Roughly, the workflow for debian package building is as follow:
- build docker image - clone code - tweak code when needed - update changelog - build debian/rpm package
There is a Jenkins job triggered each time a new commit is made to the qa/1.x and qa/0.x. The job is workflow is based on the am-packbuil repo, and each time a new commit is made to the qa/1.x branch, the deb and rpm packages are built and uploaded to a development repo that can be configured as follow:
RH/Centos:
http://jenkins-ci.archivematica.org/repos/rpm/release/
Ubuntu 14.04 (Trusty)
deb http://jenkins-ci.archivematica.org/repos/apt/release /
Ubuntu 16.04 (Xenial)
deb http://jenkins-ci.archivematica.org/repos/apt/release-xenial /
The development key can be installed on Ubuntu systems with:
wget -O - http://jenkins-ci.archivematica.org/repos/devel.key | sudo apt-key add -
The jenkins job trigger gets the release version and number using the git describe --tags (for 1.7, the VERSION values are hardcoded to 1.7.0/0.11.0), and builds the package with make VERSION=<version number> RELEASE=<release number> BRANCH=qa/1.x, and then signs them with the archivematica development key.

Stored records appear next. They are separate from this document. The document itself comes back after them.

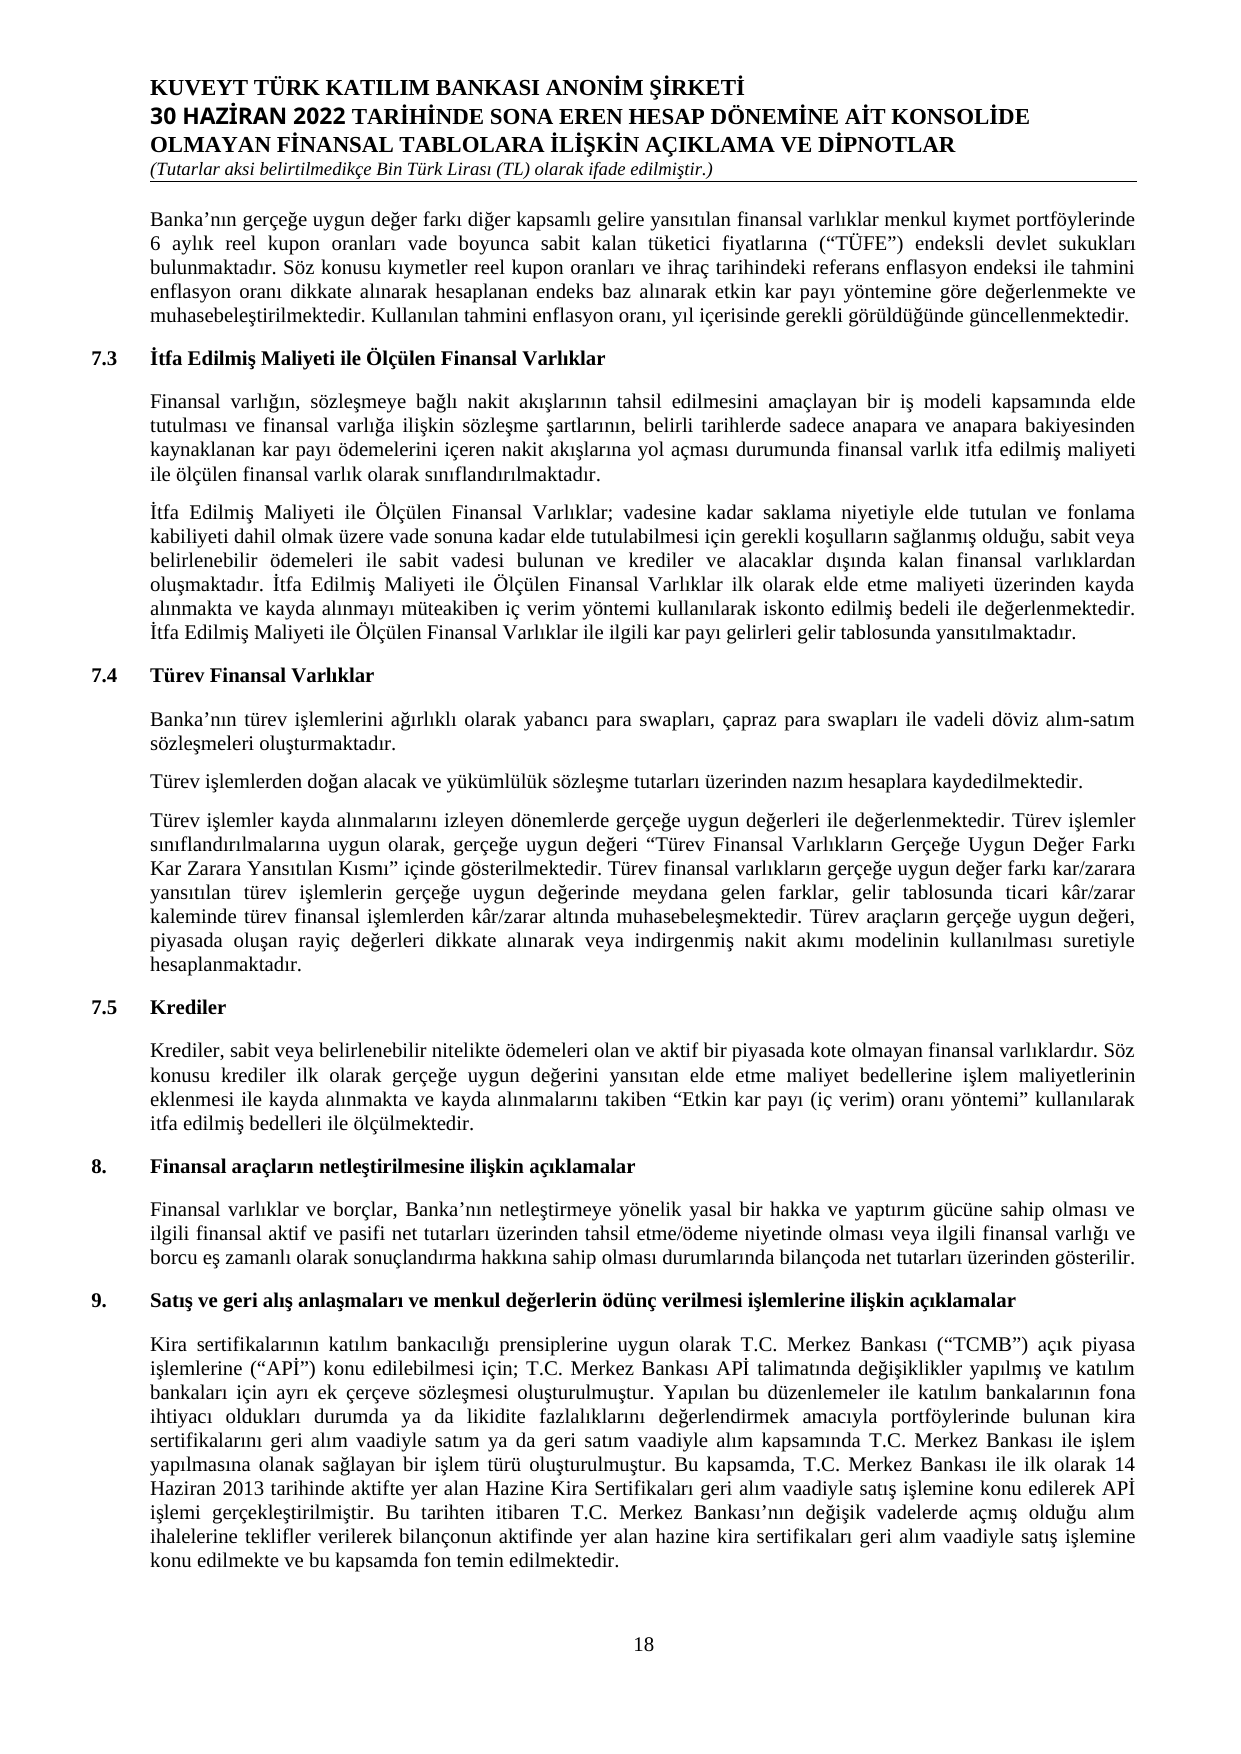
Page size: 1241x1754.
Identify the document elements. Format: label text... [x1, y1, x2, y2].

text Türev işlemler kayda alınmalarını izleyen dönemlerde gerçeğe uygun değerleri ile değerlenmektedir. Türev işlemler sınıflandırılmalarına uygun olarak, gerçeğe uygun değeri “Türev Finansal Varlıkların Gerçeğe Uygun Değer Farkı Kar Zarara Yansıtılan Kısmı” içinde gösterilmektedir. Türev finansal varlıkların gerçeğe uygun değer farkı kar/zarara yansıtılan türev işlemlerin gerçeğe uygun değerinde meydana gelen farklar, gelir tablosunda ticari kâr/zarar kaleminde türev finansal işlemlerden kâr/zarar altında muhasebeleşmektedir. Türev araçların gerçeğe uygun değeri, piyasada oluşan rayiç değerleri dikkate alınarak veya indirgenmiş nakit akımı modelinin kullanılması suretiyle hesaplanmaktadır. [150, 808, 1137, 976]
text Kira sertifikalarının katılım bankacılığı prensiplerine uygun olarak T.C. Merkez Bankası (“TCMB”) açık piyasa işlemlerine (“APİ”) konu edilebilmesi için; T.C. Merkez Bankası APİ talimatında değişiklikler yapılmış ve katılım bankaları için ayrı ek çerçeve sözleşmesi oluşturulmuştur. Yapılan bu düzenlemeler ile katılım bankalarının fona ihtiyacı oldukları durumda ya da likidite fazlalıklarını değerlendirmek amacıyla portföylerinde bulunan kira sertifikalarını geri alım vaadiyle satım ya da geri satım vaadiyle alım kapsamında T.C. Merkez Bankası ile işlem yapılmasına olanak sağlayan bir işlem türü oluşturulmuştur. Bu kapsamda, T.C. Merkez Bankası ile ilk olarak 14 Haziran 2013 tarihinde aktifte yer alan Hazine Kira Sertifikaları geri alım vaadiyle satış işlemine konu edilerek APİ işlemi gerçekleştirilmiştir. Bu tarihten itibaren T.C. Merkez Bankası’nın değişik vadelerde açmış olduğu alım ihalelerine teklifler verilerek bilançonun aktifinde yer alan hazine kira sertifikaları geri alım vaadiyle satış işlemine konu edilmekte ve bu kapsamda fon temin edilmektedir. [150, 1332, 1137, 1572]
text Finansal varlıklar ve borçlar, Banka’nın netleştirmeye yönelik yasal bir hakka ve yaptırım gücüne sahip olması ve ilgili finansal aktif ve pasifi net tutarları üzerinden tahsil etme/ödeme niyetinde olması veya ilgili finansal varlığı ve borcu eş zamanlı olarak sonuçlandırma hakkına sahip olması durumlarında bilançoda net tutarları üzerinden gösterilir. [150, 1197, 1137, 1269]
text 8. Finansal araçların netleştirilmesine ilişkin açıklamalar [91, 1154, 1137, 1178]
text 7.3 İtfa Edilmiş Maliyeti ile Ölçülen Finansal Varlıklar [91, 346, 1118, 370]
text Banka’nın gerçeğe uygun değer farkı diğer kapsamlı gelire yansıtılan finansal varlıklar menkul kıymet portföylerinde 6 aylık reel kupon oranları vade boyunca sabit kalan tüketici fiyatlarına (“TÜFE”) endeksli devlet sukukları bulunmaktadır. Söz konusu kıymetler reel kupon oranları ve ihraç tarihindeki referans enflasyon endeksi ile tahmini enflasyon oranı dikkate alınarak hesaplanan endeks baz alınarak etkin kar payı yöntemine göre değerlenmekte ve muhasebeleştirilmektedir. Kullanılan tahmini enflasyon oranı, yıl içerisinde gerekli görüldüğünde güncellenmektedir. [150, 207, 1137, 327]
text Krediler, sabit veya belirlenebilir nitelikte ödemeleri olan ve aktif bir piyasada kote olmayan finansal varlıklardır. Söz konusu krediler ilk olarak gerçeğe uygun değerini yansıtan elde etme maliyet bedellerine işlem maliyetlerinin eklenmesi ile kayda alınmakta ve kayda alınmalarını takiben “Etkin kar payı (iç verim) oranı yöntemi” kullanılarak itfa edilmiş bedelleri ile ölçülmektedir. [150, 1038, 1137, 1135]
text 7.5 Krediler [91, 995, 1118, 1019]
text İtfa Edilmiş Maliyeti ile Ölçülen Finansal Varlıklar; vadesine kadar saklama niyetiyle elde tutulan ve fonlama kabiliyeti dahil olmak üzere vade sonuna kadar elde tutulabilmesi için gerekli koşulların sağlanmış olduğu, sabit veya belirlenebilir ödemeleri ile sabit vadesi bulunan ve krediler ve alacaklar dışında kalan finansal varlıklardan oluşmaktadır. İtfa Edilmiş Maliyeti ile Ölçülen Finansal Varlıklar ilk olarak elde etme maliyeti üzerinden kayda alınmakta ve kayda alınmayı müteakiben iç verim yöntemi kullanılarak iskonto edilmiş bedeli ile değerlenmektedir. İtfa Edilmiş Maliyeti ile Ölçülen Finansal Varlıklar ile ilgili kar payı gelirleri gelir tablosunda yansıtılmaktadır. [150, 500, 1137, 644]
text 9. Satış ve geri alış anlaşmaları ve menkul değerlerin ödünç verilmesi işlemlerine ilişkin açıklamalar [91, 1288, 1137, 1312]
text Banka’nın türev işlemlerini ağırlıklı olarak yabancı para swapları, çapraz para swapları ile vadeli döviz alım-satım sözleşmeleri oluşturmaktadır. [150, 707, 1137, 755]
text Türev işlemlerden doğan alacak ve yükümlülük sözleşme tutarları üzerinden nazım hesaplara kaydedilmektedir. [150, 769, 1137, 793]
text 7.4 Türev Finansal Varlıklar [91, 663, 1118, 687]
text Finansal varlığın, sözleşmeye bağlı nakit akışlarının tahsil edilmesini amaçlayan bir iş modeli kapsamında elde tutulması ve finansal varlığa ilişkin sözleşme şartlarının, belirli tarihlerde sadece anapara ve anapara bakiyesinden kaynaklanan kar payı ödemelerini içeren nakit akışlarına yol açması durumunda finansal varlık itfa edilmiş maliyeti ile ölçülen finansal varlık olarak sınıflandırılmaktadır. [150, 389, 1137, 486]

This is a first step working towards a full git integration, where a new official releases are triggered by the creation of a tag in the repo, and don't need manual intervention besides configuring the gpg production signing keys in advance.For now, for official releases, the build job can be configured with the gpg id of the production key, in order to build packages that can be added to the production repo.
Package development
The Makefiles available in the debs/ and rpm/ folders cover all the steps noted in at the beggining. Some of them can be triggered individually by running an specific make task (make build-docker-image, or make build)
GPG Key management
There are two keys being used, one in the development stage while the other is only for production ready packages. The reason behind that is avoiding misshappenings with development packages reaching production systems.
To avoid exposing the private gpg keys needed to build the packges, there archivematica makefiles have two methods for injecting them. One is a file called GPG-KEYS in the root directory, useful for local development, and the other loads the environment var $GPG_KEY, and imports it, so we can inject the key to the jenkins build process without exposing it.